Source text
^^^^
There’s another practical and more immediate reason to support incremental privatization: unfair government competition with private enterprise. Governments at all levels today routinely spend tax dollars to hire in-house staff to perform a wide array of functions and services—everything from print shops and vehicle maintenance stations to park operations and various healthcare services—that are commercial in nature and, thus, could be subject to private sector competition to drive costs down and drive better quality in service delivery.
For example, let’s look to Sandy Springs, Georgia. It’s an Atlanta suburb incorporated in 2005, and it has gained national attention as a startup “contract city,” with the bulk of non-safety functions provided through private firms via competitive contracting. Long dissatisfied with Fulton County control, citizens overwhelmingly approved incorporation and opted to pursue a largely privatized service delivery model to avoid setting up a traditional—and more costly—“City Hall.” Citizens today are getting far better services for their tax dollars than when under county control, and the example has proven to many observers that there is little that a traditional city can do that cannot be successfully implemented through a privatized delivery model—a critical step toward building the case toward larger devolution.
Some libertarians could argue, correctly, that Sandy Springs doesn’t represent a radical shift to privatization. Yet Sandy Springs also did not have a realistic option to secede from Fulton County to start a “Free State”–type project, so incorporation with a primary reliance on private contracting can be seen as the next best pragmatic approach if the goal is to advance privatization.
For example, planning and zoning—which many libertarians view as illegitimate and market-distorting government functions to begin with—are now just performed by private contractors rather than public agency staff in Sandy Springs. Despite such imperfections, the Sandy Springs model nonetheless offers a powerful (albeit incomplete) example to society showing that what are thought to be “traditional” planning and zoning functions (among many others) are not inherently governmental and can be, as a starting step, handled by private contractors. Given the almost ubiquitous entrenchment of professional urban planning in local governments today, there will be many policy battles to fight—and minds to change—to reverse it. But we shouldn’t wait to take small steps toward privatization in the meantime to help sustain the larger case for radical devolution in the future.
In highways and roads, for example, this means continuing to build on the nascent movement towards the private financing of toll roads and other roadway assets in partnership with governments, as both Reason Foundation and the Cato Institute have advocated. And we should continue to build on the innovations in contracted road maintenance and other functions formerly delivered in-house by government agencies.
^^^^
What to do
a - Answer these questions from the privatization passage, one line each:
(i) In what year was Sandy Springs incorporated?
(ii) Which county controlled the area before Sandy Springs was incorporated?
(iii) Which two organizations have advocated private financing of toll roads?
b - Translate this sentence from the privatization passage into Spanish: "And we should continue to build on the innovations in contracted road maintenance and other functions formerly delivered in-house by government agencies."
The records are separate material, unrelated to the privatization passage.

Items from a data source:
^^^^
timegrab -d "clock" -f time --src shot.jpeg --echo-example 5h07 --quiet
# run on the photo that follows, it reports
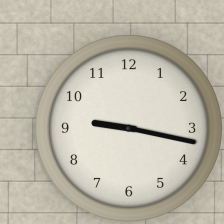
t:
9h17
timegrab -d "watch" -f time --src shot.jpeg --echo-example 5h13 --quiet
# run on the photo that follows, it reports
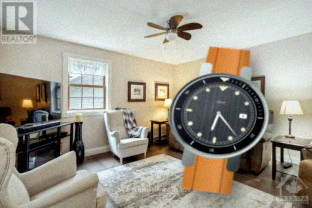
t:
6h23
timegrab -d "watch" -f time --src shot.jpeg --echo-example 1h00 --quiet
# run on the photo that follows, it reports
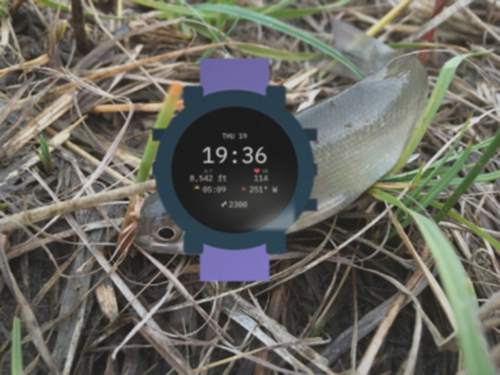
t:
19h36
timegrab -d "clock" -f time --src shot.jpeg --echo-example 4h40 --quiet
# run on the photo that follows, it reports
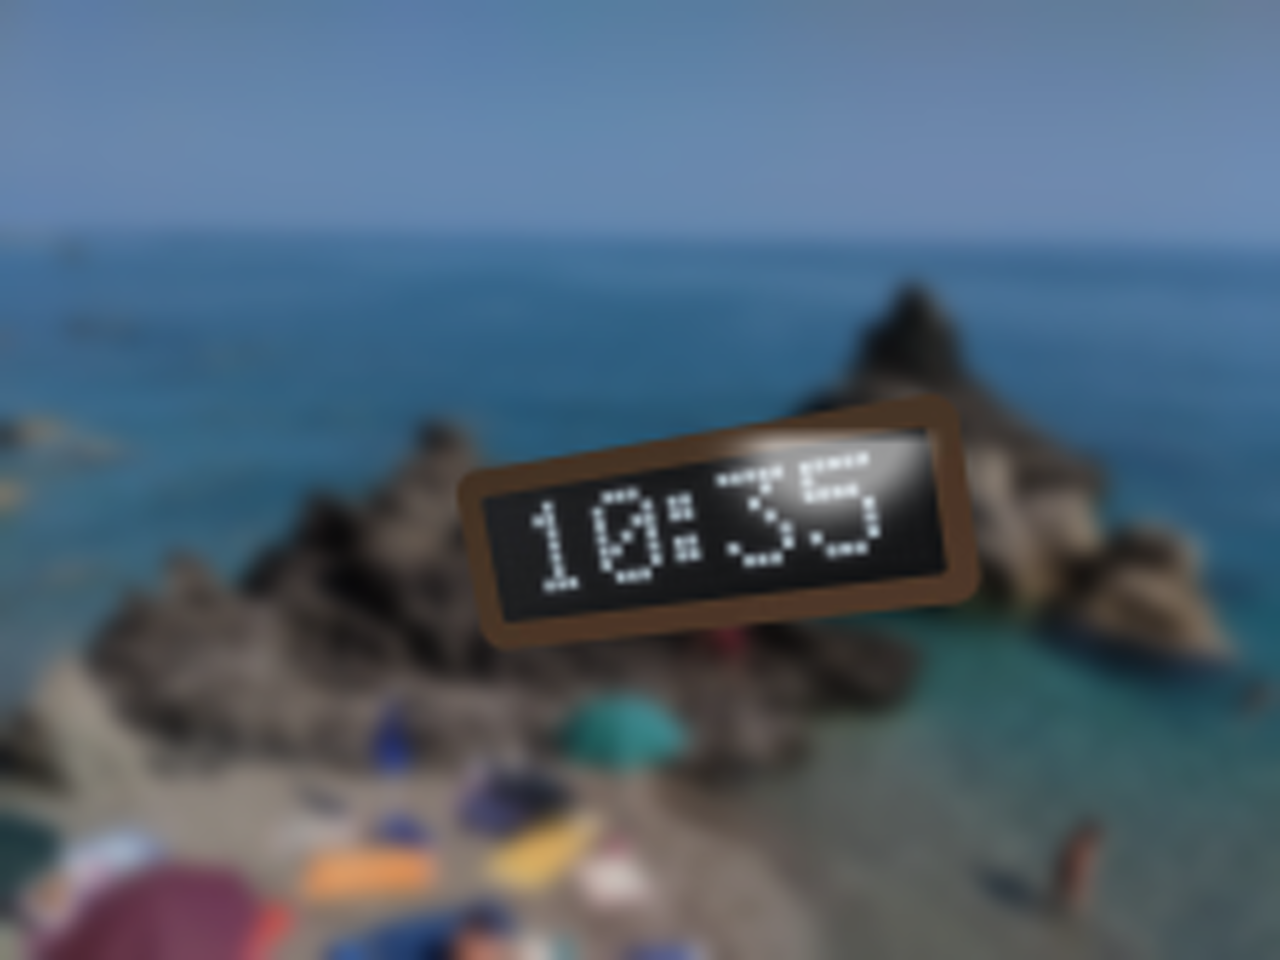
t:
10h35
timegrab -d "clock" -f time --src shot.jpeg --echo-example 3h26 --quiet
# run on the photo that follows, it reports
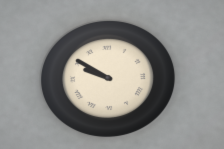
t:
9h51
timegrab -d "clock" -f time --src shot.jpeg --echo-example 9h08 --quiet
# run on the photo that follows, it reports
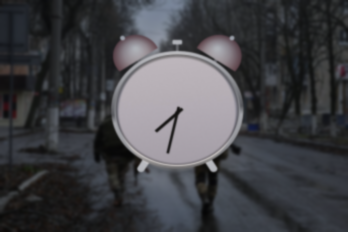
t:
7h32
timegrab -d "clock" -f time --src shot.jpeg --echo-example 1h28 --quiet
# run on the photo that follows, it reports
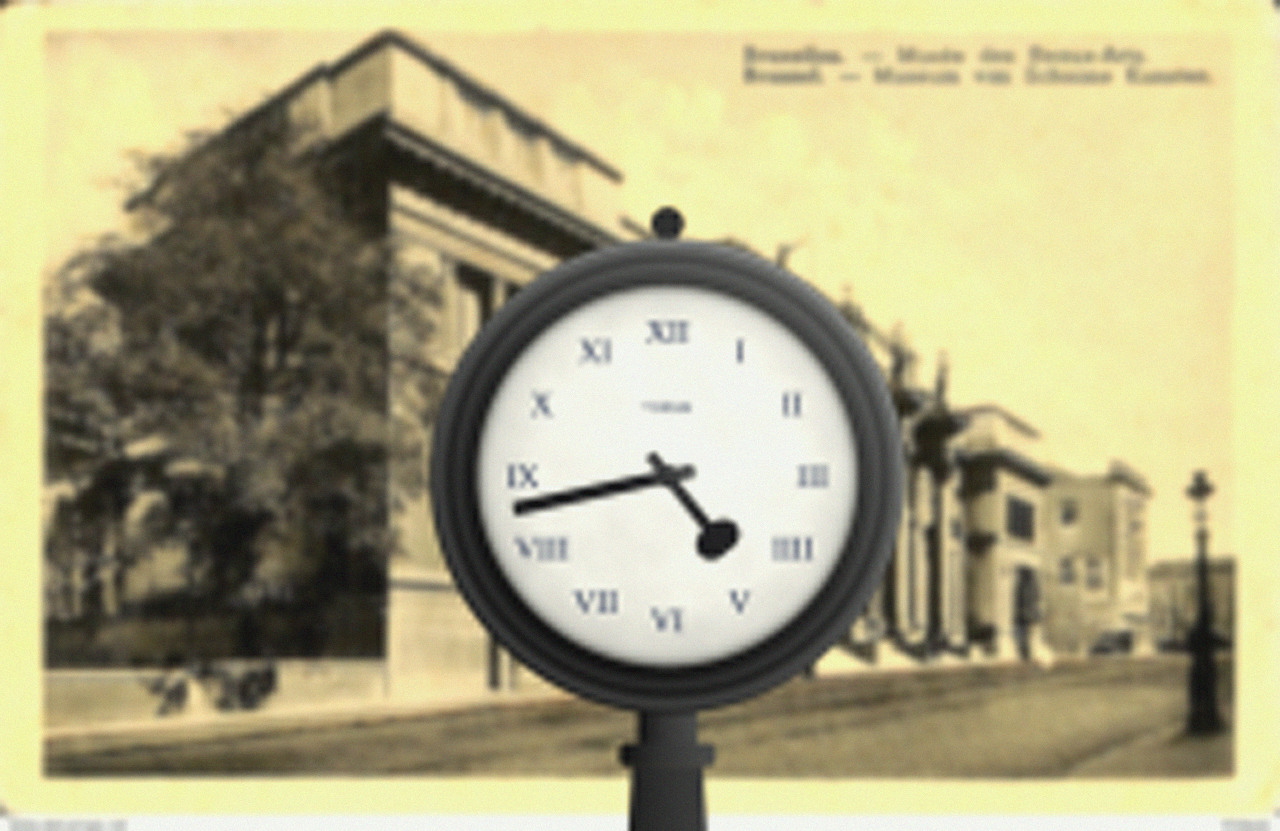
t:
4h43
^^^^
Worked solutions
a -
(i) 2005
(ii) Fulton County
(iii) Reason Foundation and the Cato Institute

b - Y deberíamos seguir aprovechando las innovaciones en el mantenimiento vial contratado y en otras funciones que antes prestaban directamente los organismos gubernamentales.